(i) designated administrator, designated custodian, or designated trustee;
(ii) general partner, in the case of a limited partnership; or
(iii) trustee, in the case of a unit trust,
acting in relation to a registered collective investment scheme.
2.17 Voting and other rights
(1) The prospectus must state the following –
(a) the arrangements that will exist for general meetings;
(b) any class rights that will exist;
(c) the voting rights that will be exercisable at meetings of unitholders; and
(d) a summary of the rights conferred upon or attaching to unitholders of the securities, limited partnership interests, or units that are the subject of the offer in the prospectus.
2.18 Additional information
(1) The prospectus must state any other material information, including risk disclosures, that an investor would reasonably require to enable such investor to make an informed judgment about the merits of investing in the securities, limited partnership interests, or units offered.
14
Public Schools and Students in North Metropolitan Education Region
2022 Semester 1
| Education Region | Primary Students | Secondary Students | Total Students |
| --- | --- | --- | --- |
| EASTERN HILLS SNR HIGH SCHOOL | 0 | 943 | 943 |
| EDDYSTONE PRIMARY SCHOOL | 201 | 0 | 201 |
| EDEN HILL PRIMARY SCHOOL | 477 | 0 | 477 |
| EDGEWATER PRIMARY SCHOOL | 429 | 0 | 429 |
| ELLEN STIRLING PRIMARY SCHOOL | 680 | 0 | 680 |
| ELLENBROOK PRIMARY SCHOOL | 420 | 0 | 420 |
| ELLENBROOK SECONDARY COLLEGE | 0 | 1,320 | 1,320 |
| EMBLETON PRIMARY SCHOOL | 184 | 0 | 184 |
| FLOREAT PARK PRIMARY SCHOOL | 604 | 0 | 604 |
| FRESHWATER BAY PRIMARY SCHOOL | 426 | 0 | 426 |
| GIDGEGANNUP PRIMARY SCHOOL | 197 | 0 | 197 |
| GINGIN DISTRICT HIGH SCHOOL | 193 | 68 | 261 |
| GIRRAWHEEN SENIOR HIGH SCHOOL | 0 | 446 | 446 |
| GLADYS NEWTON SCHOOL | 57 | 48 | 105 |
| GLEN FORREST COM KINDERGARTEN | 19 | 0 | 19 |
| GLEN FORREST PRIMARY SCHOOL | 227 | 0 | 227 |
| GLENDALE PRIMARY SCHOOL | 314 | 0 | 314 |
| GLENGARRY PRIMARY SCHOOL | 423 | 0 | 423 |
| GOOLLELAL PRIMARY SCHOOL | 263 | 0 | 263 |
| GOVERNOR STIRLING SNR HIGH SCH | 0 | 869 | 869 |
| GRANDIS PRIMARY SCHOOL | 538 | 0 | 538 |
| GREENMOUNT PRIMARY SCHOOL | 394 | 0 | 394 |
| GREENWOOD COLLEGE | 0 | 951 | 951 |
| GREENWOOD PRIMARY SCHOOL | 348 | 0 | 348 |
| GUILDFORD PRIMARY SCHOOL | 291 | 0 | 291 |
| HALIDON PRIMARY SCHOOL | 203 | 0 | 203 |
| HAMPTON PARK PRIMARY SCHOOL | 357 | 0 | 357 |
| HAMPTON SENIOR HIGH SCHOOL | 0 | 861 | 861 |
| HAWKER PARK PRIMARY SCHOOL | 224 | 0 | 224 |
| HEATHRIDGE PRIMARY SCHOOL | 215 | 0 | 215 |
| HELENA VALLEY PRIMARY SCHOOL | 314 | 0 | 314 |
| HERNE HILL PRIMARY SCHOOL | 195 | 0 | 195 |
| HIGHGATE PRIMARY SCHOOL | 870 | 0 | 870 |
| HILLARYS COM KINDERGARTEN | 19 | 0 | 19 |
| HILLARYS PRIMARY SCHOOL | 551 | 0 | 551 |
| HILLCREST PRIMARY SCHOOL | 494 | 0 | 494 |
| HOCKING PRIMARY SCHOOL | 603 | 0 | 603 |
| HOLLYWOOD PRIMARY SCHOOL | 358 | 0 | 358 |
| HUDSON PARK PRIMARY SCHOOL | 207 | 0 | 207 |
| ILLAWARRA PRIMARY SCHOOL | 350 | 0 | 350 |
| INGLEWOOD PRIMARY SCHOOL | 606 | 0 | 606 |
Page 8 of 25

* * * * * * * * *

**EXERCISE DIRECTIONS**
All records shown above are to be reproduced without any alteration.

**COMPLETED EXERCISE**
(i) designated administrator, designated custodian, or designated trustee;
(ii) general partner, in the case of a limited partnership; or
(iii) trustee, in the case of a unit trust,
acting in relation to a registered collective investment scheme.
2.17 Voting and other rights
(1) The prospectus must state the following –
(a) the arrangements that will exist for general meetings;
(b) any class rights that will exist;
(c) the voting rights that will be exercisable at meetings of unitholders; and
(d) a summary of the rights conferred upon or attaching to unitholders of the securities, limited partnership interests, or units that are the subject of the offer in the prospectus.
2.18 Additional information
(1) The prospectus must state any other material information, including risk disclosures, that an investor would reasonably require to enable such investor to make an informed judgment about the merits of investing in the securities, limited partnership interests, or units offered.
14
Public Schools and Students in North Metropolitan Education Region
2022 Semester 1
| Education Region | Primary Students | Secondary Students | Total Students |
| --- | --- | --- | --- |
| EASTERN HILLS SNR HIGH SCHOOL | 0 | 943 | 943 |
| EDDYSTONE PRIMARY SCHOOL | 201 | 0 | 201 |
| EDEN HILL PRIMARY SCHOOL | 477 | 0 | 477 |
| EDGEWATER PRIMARY SCHOOL | 429 | 0 | 429 |
| ELLEN STIRLING PRIMARY SCHOOL | 680 | 0 | 680 |
| ELLENBROOK PRIMARY SCHOOL | 420 | 0 | 420 |
| ELLENBROOK SECONDARY COLLEGE | 0 | 1,320 | 1,320 |
| EMBLETON PRIMARY SCHOOL | 184 | 0 | 184 |
| FLOREAT PARK PRIMARY SCHOOL | 604 | 0 | 604 |
| FRESHWATER BAY PRIMARY SCHOOL | 426 | 0 | 426 |
| GIDGEGANNUP PRIMARY SCHOOL | 197 | 0 | 197 |
| GINGIN DISTRICT HIGH SCHOOL | 193 | 68 | 261 |
| GIRRAWHEEN SENIOR HIGH SCHOOL | 0 | 446 | 446 |
| GLADYS NEWTON SCHOOL | 57 | 48 | 105 |
| GLEN FORREST COM KINDERGARTEN | 19 | 0 | 19 |
| GLEN FORREST PRIMARY SCHOOL | 227 | 0 | 227 |
| GLENDALE PRIMARY SCHOOL | 314 | 0 | 314 |
| GLENGARRY PRIMARY SCHOOL | 423 | 0 | 423 |
| GOOLLELAL PRIMARY SCHOOL | 263 | 0 | 263 |
| GOVERNOR STIRLING SNR HIGH SCH | 0 | 869 | 869 |
| GRANDIS PRIMARY SCHOOL | 538 | 0 | 538 |
| GREENMOUNT PRIMARY SCHOOL | 394 | 0 | 394 |
| GREENWOOD COLLEGE | 0 | 951 | 951 |
| GREENWOOD PRIMARY SCHOOL | 348 | 0 | 348 |
| GUILDFORD PRIMARY SCHOOL | 291 | 0 | 291 |
| HALIDON PRIMARY SCHOOL | 203 | 0 | 203 |
| HAMPTON PARK PRIMARY SCHOOL | 357 | 0 | 357 |
| HAMPTON SENIOR HIGH SCHOOL | 0 | 861 | 861 |
| HAWKER PARK PRIMARY SCHOOL | 224 | 0 | 224 |
| HEATHRIDGE PRIMARY SCHOOL | 215 | 0 | 215 |
| HELENA VALLEY PRIMARY SCHOOL | 314 | 0 | 314 |
| HERNE HILL PRIMARY SCHOOL | 195 | 0 | 195 |
| HIGHGATE PRIMARY SCHOOL | 870 | 0 | 870 |
| HILLARYS COM KINDERGARTEN | 19 | 0 | 19 |
| HILLARYS PRIMARY SCHOOL | 551 | 0 | 551 |
| HILLCREST PRIMARY SCHOOL | 494 | 0 | 494 |
| HOCKING PRIMARY SCHOOL | 603 | 0 | 603 |
| HOLLYWOOD PRIMARY SCHOOL | 358 | 0 | 358 |
| HUDSON PARK PRIMARY SCHOOL | 207 | 0 | 207 |
| ILLAWARRA PRIMARY SCHOOL | 350 | 0 | 350 |
| INGLEWOOD PRIMARY SCHOOL | 606 | 0 | 606 |
Page 8 of 25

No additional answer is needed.